54th Venice Biennale: Tapping the light fantastic

The 54th Venice Biennale presents an array of contemporary art that is as dazzling as the city in which it is displayed, says Laura McLean-Ferris

Occasionally, in the leafy surrounds of the Giardini, at this year's Venice Biennale, one hears a loud, clunking rattle, accompanied by the squeaks of heavily turning machinery. The sound comes from a tank outside the American pavilion. It is upside down – belly up, even – and it has been hooked up to a treadmill that sits on top of it. When the tank does crank into life, and its treads turn uselessly in the air, it does so because it is being powered by an American athlete, running on the treadmill while wearing a red, white and blue uniform.

The work is by the artists Allora and Calzadilla and it is part of their exhibition, Gloria, which is the American contribution to the Biennale.

Runners are always compelling to watch – visitors to Tate Britain might remember Martin Creed's athletes sprinting through the Duveen Galleries in 2008. But Allora and Calzadilla's work is more complex than its description might suggest. The way in which the figure (it was a man both times I saw the work) is dwarfed by the military machine, and yet puts all his energy into powering it, running himself into the ground, as it were, makes a political statement about America and war. Uncomfortably, however, the strong man and the strong machine are impressive in an enjoyable way. Inside the pavilion are gymnasts moving beautifully on airline seats and a video of athletes climbing poles, as though as to fly themselves like flags.

The reason that I mention the American pavilion first is that it is a particularly successful example of a feeling that is everywhere at the 2011 Biennale – anxiety about national representation and what this might mean. Guillermo Calzadilla was born in 1971 in Havana and Jennifer Allora was born in 1974 in Philadelphia. They are now based in Puerto Rico.

More than ever, the pavilions in the Giardini – an ornamental public garden filled with small, architecturally diverse buildings owned by the various countries (often old colonial powers), which artists "represent" during showtime – push and strain at their setting. Self-awareness pervades, and several exhibitions are based on the idea that artists have been asked to make a "national exhibition" at all.

Written request A >> Please collect every line of the rows below that contains the string "label".

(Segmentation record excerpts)
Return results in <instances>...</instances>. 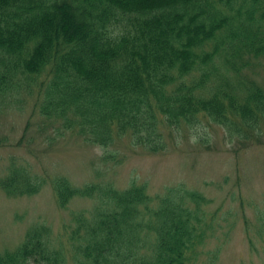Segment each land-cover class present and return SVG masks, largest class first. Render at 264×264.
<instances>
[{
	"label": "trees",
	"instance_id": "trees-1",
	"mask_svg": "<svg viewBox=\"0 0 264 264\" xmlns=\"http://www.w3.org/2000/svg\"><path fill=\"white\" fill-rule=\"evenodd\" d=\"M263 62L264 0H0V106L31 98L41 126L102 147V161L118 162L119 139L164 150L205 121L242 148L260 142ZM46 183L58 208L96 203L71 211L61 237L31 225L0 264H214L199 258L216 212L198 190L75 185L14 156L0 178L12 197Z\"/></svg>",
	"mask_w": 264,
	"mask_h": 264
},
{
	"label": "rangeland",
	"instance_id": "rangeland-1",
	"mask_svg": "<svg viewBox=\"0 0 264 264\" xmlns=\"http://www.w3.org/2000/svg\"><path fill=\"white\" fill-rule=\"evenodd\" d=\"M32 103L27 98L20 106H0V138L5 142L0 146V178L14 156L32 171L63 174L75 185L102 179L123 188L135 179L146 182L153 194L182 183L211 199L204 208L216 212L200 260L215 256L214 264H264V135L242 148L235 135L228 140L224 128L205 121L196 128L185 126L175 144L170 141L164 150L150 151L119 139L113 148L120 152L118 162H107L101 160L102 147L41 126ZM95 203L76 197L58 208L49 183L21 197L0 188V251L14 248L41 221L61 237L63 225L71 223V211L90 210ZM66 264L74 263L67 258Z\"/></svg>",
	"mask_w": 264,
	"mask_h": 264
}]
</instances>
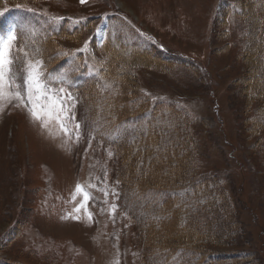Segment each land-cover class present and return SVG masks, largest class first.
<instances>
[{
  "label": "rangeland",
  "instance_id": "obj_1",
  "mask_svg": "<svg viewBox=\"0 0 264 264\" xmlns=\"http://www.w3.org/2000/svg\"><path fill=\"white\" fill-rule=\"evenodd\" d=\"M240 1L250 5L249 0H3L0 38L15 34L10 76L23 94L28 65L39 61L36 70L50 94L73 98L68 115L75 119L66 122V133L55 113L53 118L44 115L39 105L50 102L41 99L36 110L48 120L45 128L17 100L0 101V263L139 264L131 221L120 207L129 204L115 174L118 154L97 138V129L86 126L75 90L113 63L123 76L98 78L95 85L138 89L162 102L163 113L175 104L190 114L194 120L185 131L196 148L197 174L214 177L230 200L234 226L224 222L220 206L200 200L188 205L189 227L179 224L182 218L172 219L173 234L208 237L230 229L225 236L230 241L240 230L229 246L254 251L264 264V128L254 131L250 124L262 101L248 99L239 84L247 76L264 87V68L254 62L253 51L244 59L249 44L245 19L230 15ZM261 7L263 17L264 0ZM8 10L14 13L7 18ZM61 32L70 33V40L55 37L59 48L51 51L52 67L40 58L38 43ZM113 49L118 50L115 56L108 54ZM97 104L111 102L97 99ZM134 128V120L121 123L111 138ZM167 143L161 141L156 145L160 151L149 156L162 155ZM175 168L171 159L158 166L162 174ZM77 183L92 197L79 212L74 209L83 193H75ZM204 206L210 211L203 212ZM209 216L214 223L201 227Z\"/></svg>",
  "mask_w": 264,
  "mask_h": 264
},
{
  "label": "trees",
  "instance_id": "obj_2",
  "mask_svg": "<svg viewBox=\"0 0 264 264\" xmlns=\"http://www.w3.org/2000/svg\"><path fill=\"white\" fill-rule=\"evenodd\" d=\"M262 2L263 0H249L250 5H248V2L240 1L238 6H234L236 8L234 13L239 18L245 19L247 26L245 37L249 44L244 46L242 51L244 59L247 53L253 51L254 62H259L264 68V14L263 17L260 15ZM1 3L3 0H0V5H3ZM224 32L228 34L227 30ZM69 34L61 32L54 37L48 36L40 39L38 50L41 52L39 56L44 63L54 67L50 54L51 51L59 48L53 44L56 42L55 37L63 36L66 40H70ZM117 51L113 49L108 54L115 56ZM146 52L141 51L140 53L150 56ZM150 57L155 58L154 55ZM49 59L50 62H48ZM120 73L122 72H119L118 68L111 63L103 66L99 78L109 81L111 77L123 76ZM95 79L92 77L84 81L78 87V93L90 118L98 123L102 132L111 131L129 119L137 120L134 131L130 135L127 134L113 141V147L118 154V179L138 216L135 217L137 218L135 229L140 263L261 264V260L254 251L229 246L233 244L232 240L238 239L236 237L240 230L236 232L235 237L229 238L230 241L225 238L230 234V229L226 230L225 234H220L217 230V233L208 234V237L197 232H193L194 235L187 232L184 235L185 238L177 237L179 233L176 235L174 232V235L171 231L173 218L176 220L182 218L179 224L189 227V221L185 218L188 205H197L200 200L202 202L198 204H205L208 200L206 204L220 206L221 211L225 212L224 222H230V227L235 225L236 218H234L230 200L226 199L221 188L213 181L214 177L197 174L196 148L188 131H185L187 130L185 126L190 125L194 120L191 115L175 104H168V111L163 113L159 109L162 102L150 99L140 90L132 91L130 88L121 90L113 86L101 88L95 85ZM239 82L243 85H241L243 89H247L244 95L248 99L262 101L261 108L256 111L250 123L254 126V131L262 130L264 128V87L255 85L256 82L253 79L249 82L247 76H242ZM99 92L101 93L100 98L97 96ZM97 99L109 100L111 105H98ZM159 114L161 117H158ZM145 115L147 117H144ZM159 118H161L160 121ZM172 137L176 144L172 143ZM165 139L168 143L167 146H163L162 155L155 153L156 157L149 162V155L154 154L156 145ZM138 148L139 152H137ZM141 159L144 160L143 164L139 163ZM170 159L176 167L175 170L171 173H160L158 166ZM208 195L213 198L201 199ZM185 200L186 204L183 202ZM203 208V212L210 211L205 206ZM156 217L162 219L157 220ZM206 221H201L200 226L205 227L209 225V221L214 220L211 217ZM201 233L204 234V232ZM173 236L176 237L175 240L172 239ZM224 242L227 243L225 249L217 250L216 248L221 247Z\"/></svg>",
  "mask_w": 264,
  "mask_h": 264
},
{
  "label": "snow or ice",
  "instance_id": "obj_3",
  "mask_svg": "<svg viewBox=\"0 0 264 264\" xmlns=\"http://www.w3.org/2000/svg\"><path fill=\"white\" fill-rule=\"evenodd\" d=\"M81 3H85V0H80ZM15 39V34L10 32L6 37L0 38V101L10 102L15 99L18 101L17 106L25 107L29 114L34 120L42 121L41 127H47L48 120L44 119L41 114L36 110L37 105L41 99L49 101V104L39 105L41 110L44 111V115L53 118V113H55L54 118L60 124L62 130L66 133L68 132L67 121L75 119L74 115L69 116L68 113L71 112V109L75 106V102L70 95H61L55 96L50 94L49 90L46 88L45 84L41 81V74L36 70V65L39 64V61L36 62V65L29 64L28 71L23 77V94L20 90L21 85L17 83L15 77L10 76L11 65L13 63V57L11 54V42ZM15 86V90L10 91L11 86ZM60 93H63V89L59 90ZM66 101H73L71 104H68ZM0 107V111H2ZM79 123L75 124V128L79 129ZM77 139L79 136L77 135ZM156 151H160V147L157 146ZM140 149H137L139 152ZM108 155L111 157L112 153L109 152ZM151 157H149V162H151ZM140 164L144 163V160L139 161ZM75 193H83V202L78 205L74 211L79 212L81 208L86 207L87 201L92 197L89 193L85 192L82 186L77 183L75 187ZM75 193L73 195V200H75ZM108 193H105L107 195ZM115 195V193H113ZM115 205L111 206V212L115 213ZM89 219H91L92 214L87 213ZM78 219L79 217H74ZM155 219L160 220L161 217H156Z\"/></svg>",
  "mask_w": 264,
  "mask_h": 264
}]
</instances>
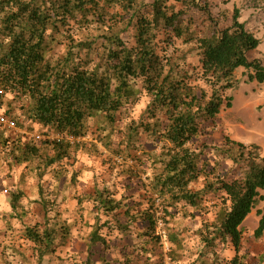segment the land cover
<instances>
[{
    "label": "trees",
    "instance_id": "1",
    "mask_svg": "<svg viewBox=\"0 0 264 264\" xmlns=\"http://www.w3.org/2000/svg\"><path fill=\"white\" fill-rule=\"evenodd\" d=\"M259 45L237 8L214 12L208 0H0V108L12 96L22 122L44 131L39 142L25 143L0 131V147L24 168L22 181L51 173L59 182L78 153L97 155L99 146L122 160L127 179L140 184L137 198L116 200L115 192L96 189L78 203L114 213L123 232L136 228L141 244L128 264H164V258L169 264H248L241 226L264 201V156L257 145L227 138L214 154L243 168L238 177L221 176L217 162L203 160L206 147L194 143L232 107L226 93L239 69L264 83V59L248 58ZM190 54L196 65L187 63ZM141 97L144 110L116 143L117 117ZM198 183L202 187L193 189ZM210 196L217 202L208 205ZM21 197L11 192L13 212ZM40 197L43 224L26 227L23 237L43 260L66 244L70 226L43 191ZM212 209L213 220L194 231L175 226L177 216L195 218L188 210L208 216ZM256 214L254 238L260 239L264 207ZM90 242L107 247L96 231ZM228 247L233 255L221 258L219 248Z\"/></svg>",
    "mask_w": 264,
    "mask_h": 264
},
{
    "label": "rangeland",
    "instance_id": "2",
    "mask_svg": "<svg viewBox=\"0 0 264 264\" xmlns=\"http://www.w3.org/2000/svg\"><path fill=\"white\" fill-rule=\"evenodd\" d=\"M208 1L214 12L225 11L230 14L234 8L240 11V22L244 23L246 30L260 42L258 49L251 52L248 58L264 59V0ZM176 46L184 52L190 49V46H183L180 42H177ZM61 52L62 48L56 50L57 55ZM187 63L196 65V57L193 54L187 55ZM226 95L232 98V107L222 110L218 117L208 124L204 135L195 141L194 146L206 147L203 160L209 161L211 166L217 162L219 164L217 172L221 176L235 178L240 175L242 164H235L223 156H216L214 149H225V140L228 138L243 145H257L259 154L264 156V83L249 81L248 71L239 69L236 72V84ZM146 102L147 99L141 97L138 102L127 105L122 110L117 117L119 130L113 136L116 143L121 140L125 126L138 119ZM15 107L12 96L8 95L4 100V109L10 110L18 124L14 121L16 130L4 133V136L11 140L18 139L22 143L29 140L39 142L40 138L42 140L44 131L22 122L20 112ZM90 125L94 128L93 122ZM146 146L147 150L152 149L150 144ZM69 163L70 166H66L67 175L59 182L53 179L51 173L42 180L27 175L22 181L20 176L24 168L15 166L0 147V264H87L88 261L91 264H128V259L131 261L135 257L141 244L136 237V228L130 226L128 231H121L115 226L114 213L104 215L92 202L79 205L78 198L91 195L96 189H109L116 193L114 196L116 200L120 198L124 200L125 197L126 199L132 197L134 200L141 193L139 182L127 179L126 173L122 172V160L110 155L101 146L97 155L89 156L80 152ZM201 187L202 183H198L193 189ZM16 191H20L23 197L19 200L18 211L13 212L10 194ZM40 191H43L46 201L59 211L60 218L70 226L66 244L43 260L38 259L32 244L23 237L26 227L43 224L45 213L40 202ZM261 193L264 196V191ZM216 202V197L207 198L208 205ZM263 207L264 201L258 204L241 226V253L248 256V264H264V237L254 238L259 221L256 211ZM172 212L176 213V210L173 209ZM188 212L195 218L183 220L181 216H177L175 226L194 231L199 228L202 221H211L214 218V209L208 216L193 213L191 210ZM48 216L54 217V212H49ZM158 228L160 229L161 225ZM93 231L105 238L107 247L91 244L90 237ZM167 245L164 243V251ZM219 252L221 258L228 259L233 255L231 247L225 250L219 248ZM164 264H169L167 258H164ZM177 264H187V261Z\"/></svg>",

Written request B >> According to the article on the Venice Biennale, where are Allora and Calzadilla now based?

Written response A >>
	"label": "trees",
	"label": "rangeland",
  "label": "rangeland",
  "label": "trees",
  "label": "snow or ice",
    "label": "trees",
    "label": "rangeland",

Written response B >> Puerto Rico.